■ **Problem to work on**:
Identify each line in the listing below that contains the string "false", treating uppercase and lowercase as different, and copy those lines.

Chart interpretation exercises:
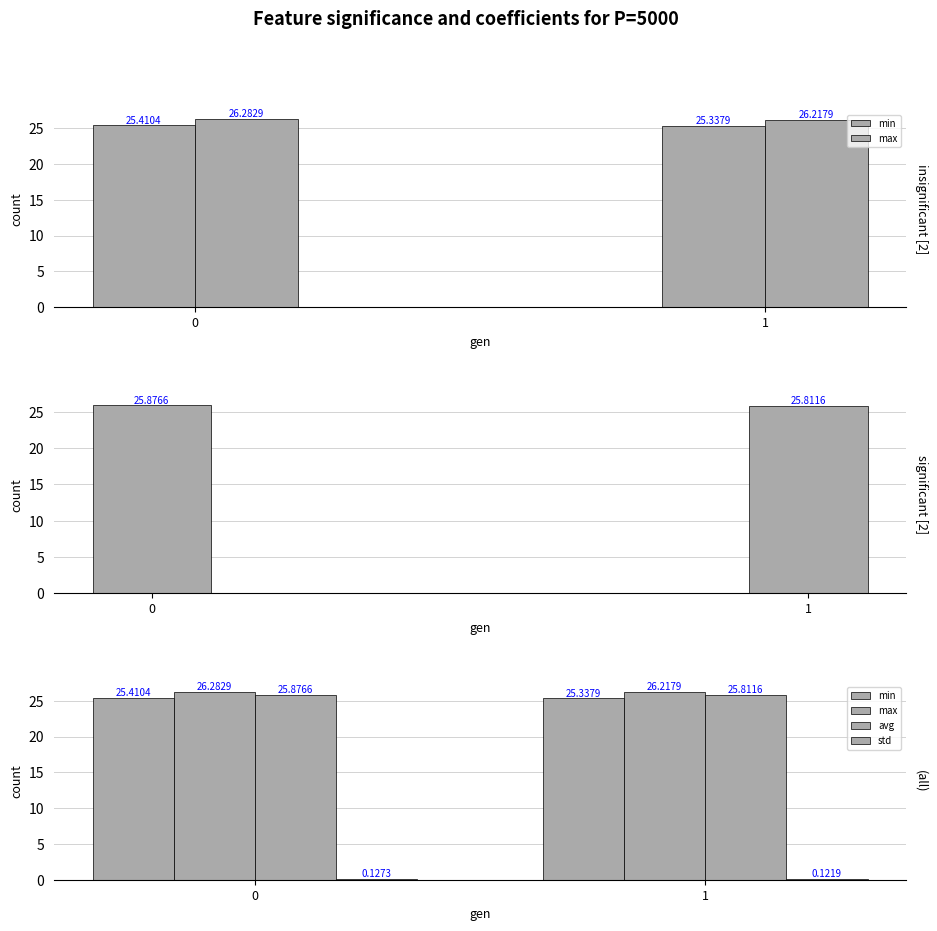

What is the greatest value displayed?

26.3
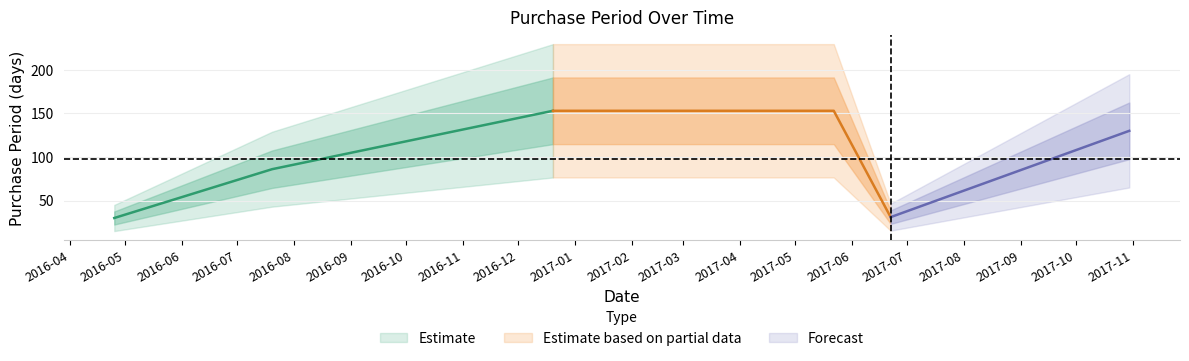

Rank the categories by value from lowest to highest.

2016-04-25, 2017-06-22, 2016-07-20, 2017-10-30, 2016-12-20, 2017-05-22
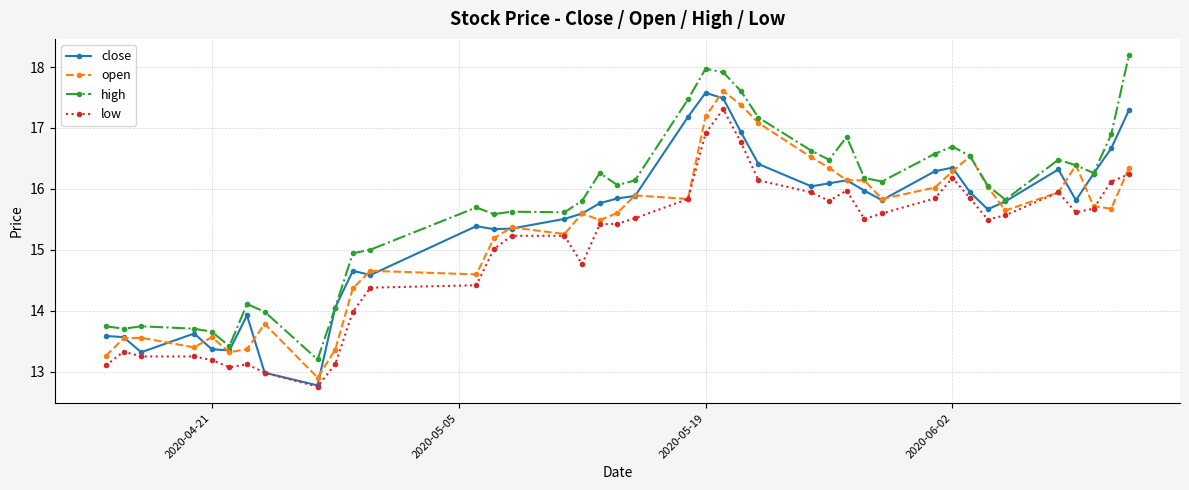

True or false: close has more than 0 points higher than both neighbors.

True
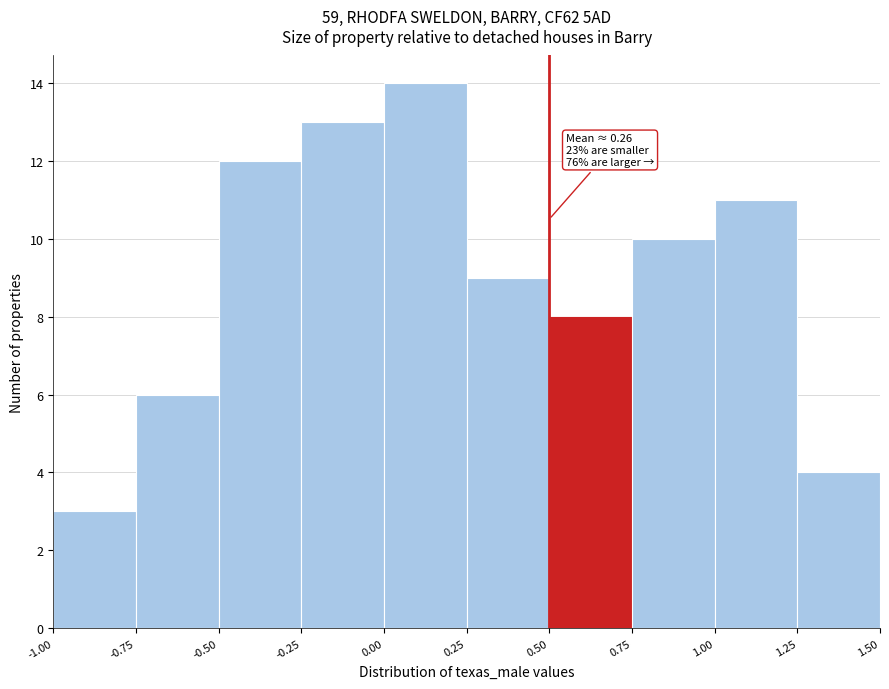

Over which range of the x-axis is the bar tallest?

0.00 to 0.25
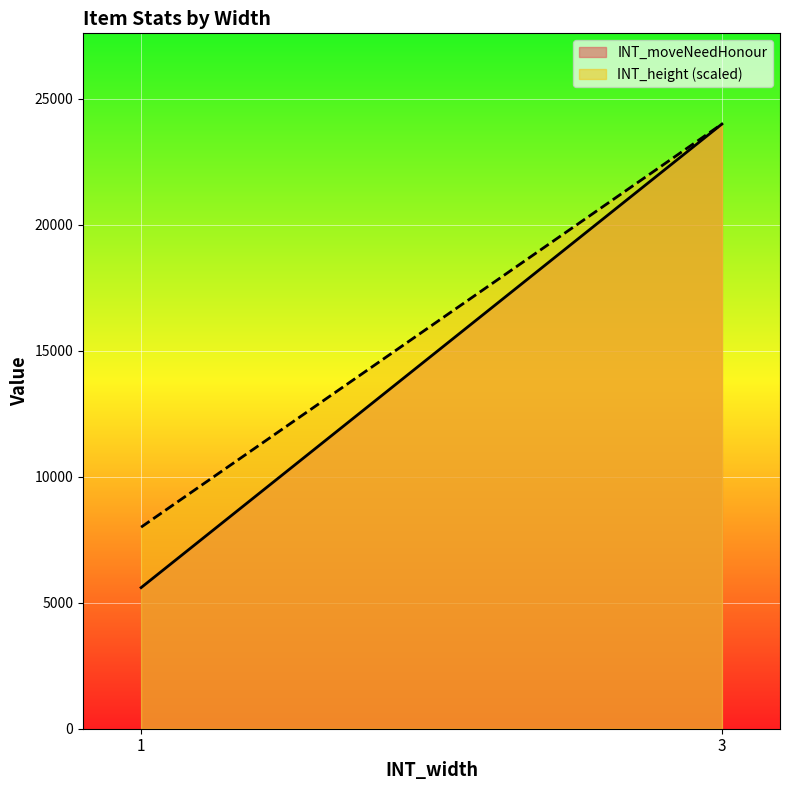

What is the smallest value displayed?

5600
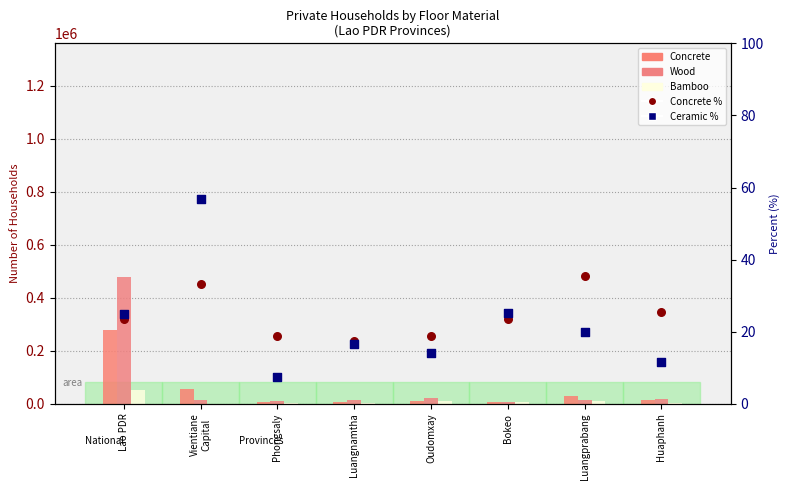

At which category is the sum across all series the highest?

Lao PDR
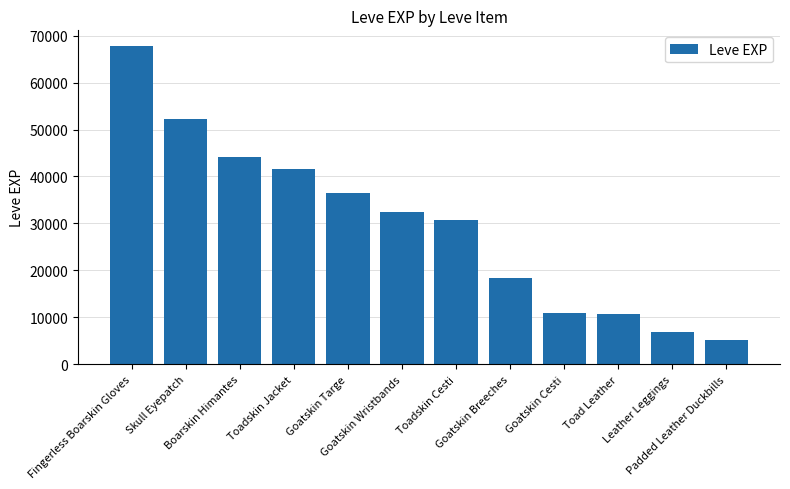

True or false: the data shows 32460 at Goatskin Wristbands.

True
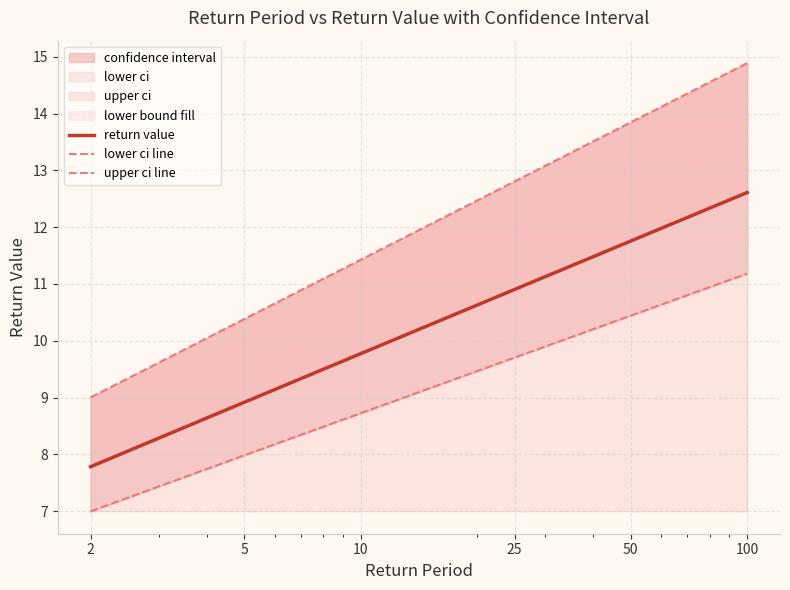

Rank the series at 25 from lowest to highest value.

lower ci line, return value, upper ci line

■ **Solution below**:
True or false: close has more than 0 points higher than both neighbors.
True or false: the data shows 32460 at Goatskin Wristbands.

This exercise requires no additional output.